§ **Try it**:
Copy out everything from the line containing "This record shows" down to the line containing "Conventions: OpenCV camera", both of those lines included, and leave the pictures out.

§ **Records supplied**:
....

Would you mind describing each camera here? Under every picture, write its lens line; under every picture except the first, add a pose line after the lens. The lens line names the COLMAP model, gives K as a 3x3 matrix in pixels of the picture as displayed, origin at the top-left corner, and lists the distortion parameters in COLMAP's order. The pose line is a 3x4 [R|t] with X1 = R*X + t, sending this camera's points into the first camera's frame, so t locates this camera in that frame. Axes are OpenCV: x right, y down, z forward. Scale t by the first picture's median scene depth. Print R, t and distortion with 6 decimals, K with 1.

....

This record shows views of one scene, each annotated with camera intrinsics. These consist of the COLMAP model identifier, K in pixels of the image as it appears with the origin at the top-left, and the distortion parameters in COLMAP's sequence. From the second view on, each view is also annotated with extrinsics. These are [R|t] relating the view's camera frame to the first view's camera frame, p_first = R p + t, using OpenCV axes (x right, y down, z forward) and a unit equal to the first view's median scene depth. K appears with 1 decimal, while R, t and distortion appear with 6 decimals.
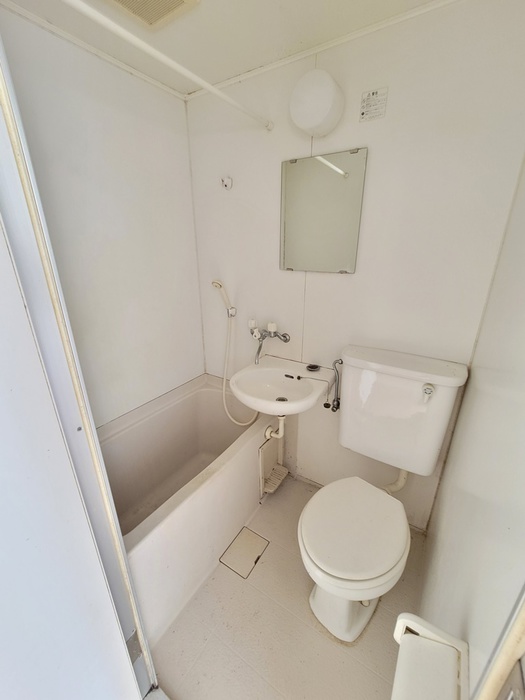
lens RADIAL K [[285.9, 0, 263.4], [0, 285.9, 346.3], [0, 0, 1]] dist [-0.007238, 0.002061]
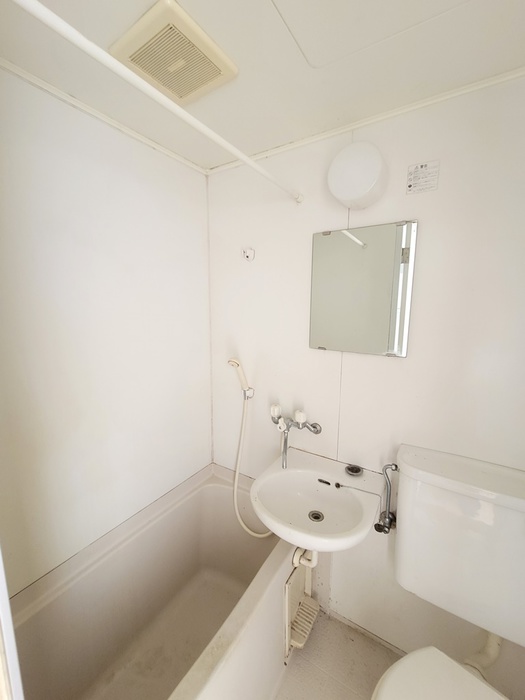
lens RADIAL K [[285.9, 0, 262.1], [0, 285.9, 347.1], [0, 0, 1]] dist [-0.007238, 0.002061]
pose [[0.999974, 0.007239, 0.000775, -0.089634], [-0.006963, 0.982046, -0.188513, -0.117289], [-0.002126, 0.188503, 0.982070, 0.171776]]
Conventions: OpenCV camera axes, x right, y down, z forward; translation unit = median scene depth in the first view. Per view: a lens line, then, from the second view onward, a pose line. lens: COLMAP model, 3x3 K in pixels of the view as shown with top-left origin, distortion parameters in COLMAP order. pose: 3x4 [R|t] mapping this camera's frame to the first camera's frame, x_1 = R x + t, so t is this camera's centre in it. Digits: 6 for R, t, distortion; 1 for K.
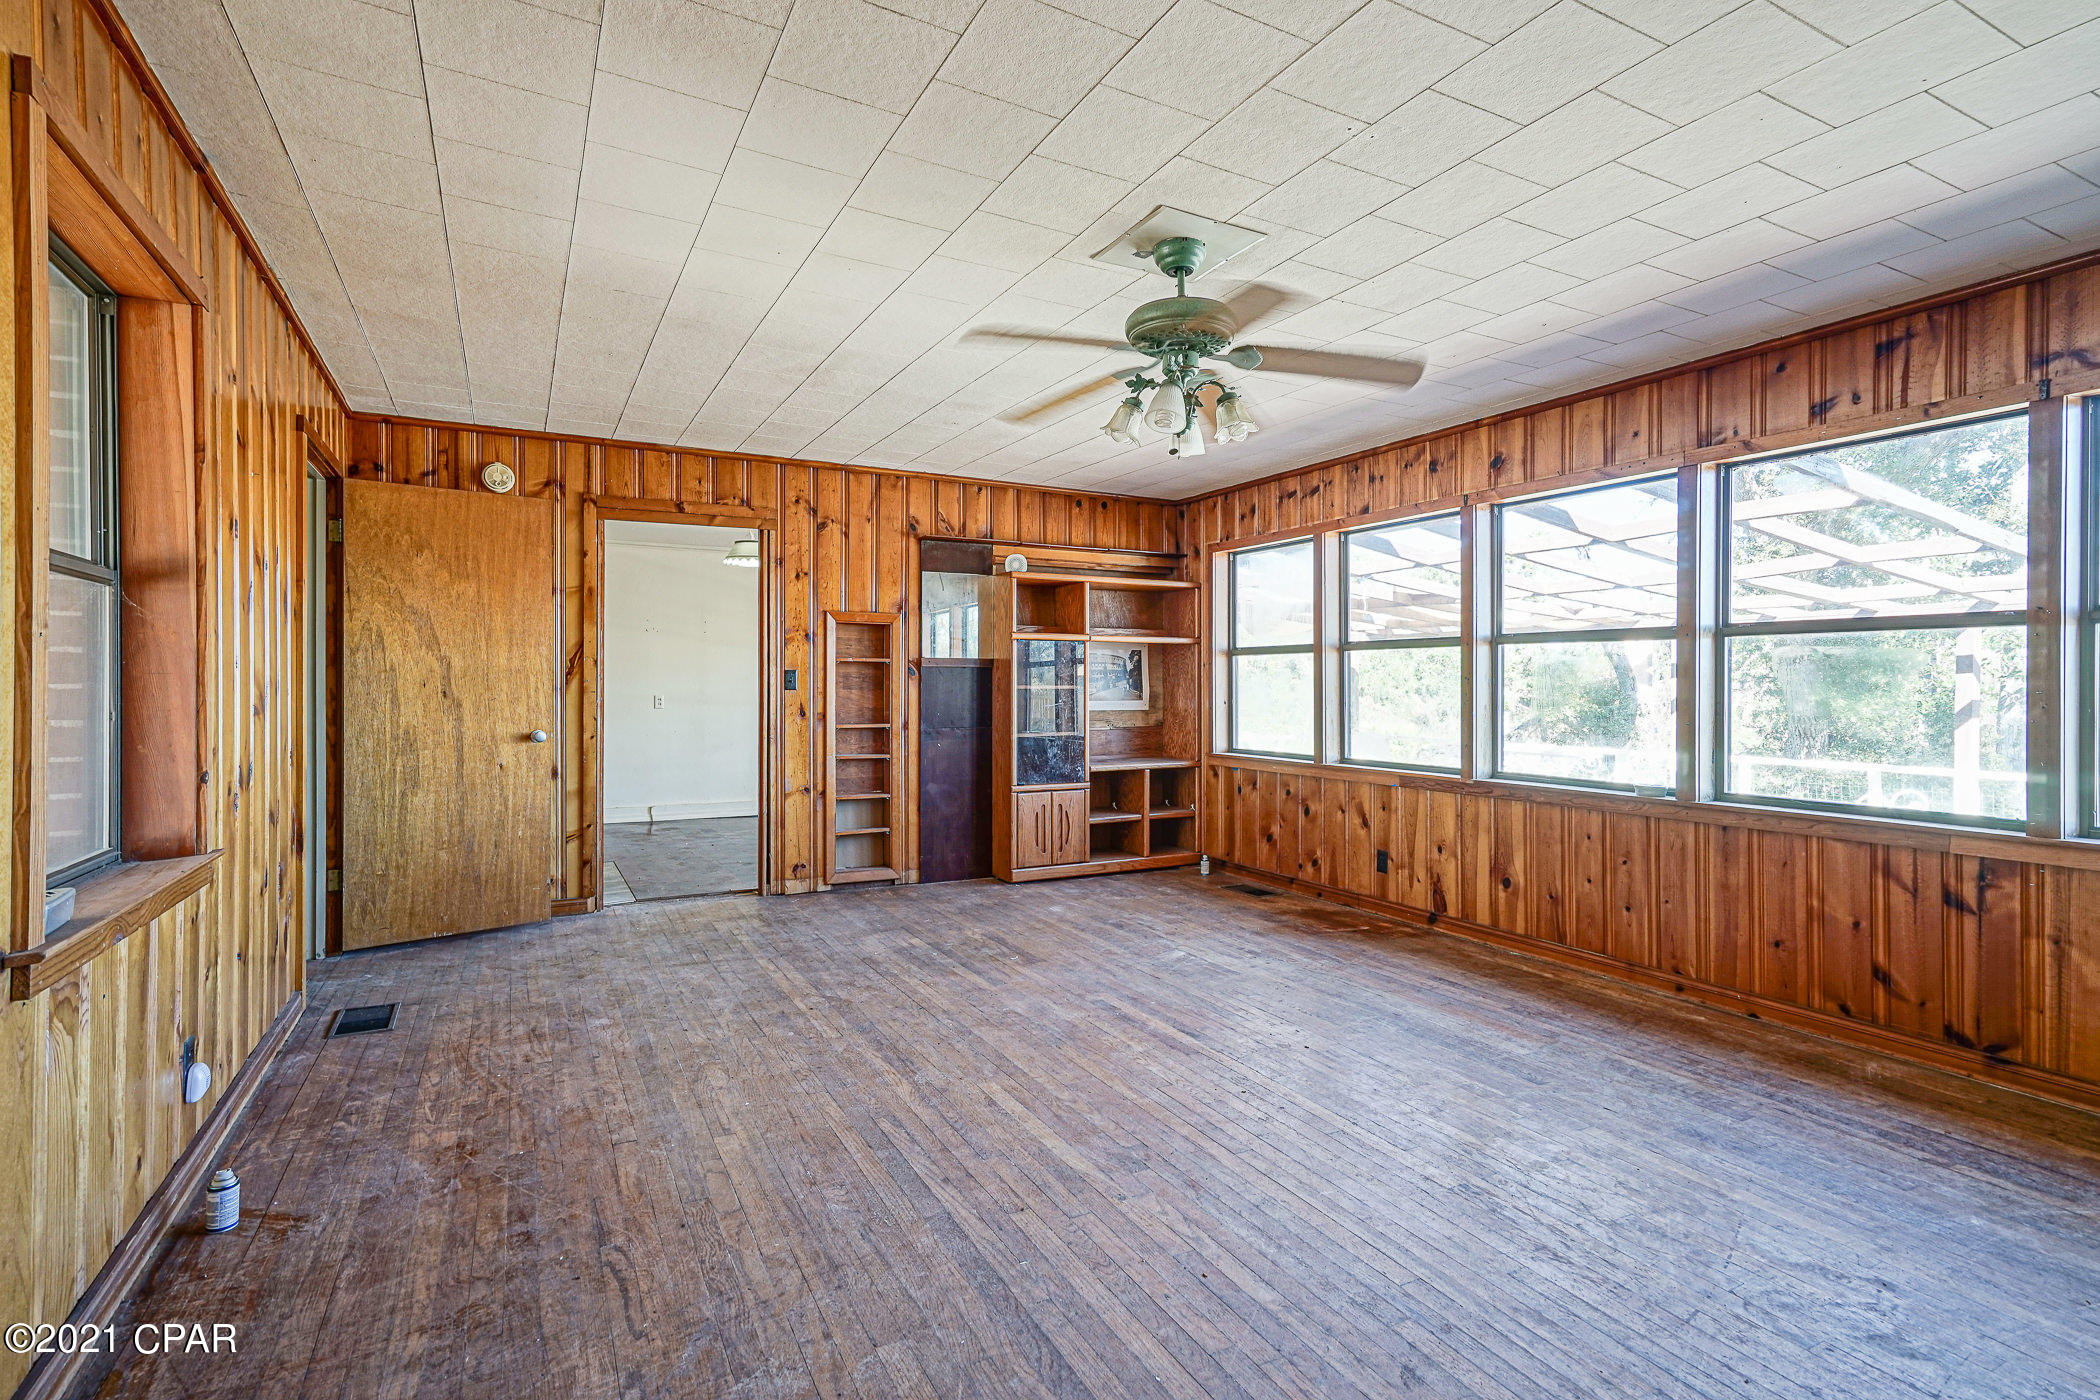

....

§ **Task response**:
This record shows views of one scene, each annotated with camera intrinsics. These consist of the COLMAP model identifier, K in pixels of the image as it appears with the origin at the top-left, and the distortion parameters in COLMAP's sequence. From the second view on, each view is also annotated with extrinsics. These are [R|t] relating the view's camera frame to the first view's camera frame, p_first = R p + t, using OpenCV axes (x right, y down, z forward) and a unit equal to the first view's median scene depth. K appears with 1 decimal, while R, t and distortion appear with 6 decimals.
lens RADIAL K [[285.9, 0, 263.4], [0, 285.9, 346.3], [0, 0, 1]] dist [-0.007238, 0.002061]
lens RADIAL K [[285.9, 0, 262.1], [0, 285.9, 347.1], [0, 0, 1]] dist [-0.007238, 0.002061]
pose [[0.999974, 0.007239, 0.000775, -0.089634], [-0.006963, 0.982046, -0.188513, -0.117289], [-0.002126, 0.188503, 0.982070, 0.171776]]
Conventions: OpenCV camera axes, x right, y down, z forward; translation unit = median scene depth in the first view. Per view: a lens line, then, from the second view onward, a pose line. lens: COLMAP model, 3x3 K in pixels of the view as shown with top-left origin, distortion parameters in COLMAP order. pose: 3x4 [R|t] mapping this camera's frame to the first camera's frame, x_1 = R x + t, so t is this camera's centre in it. Digits: 6 for R, t, distortion; 1 for K.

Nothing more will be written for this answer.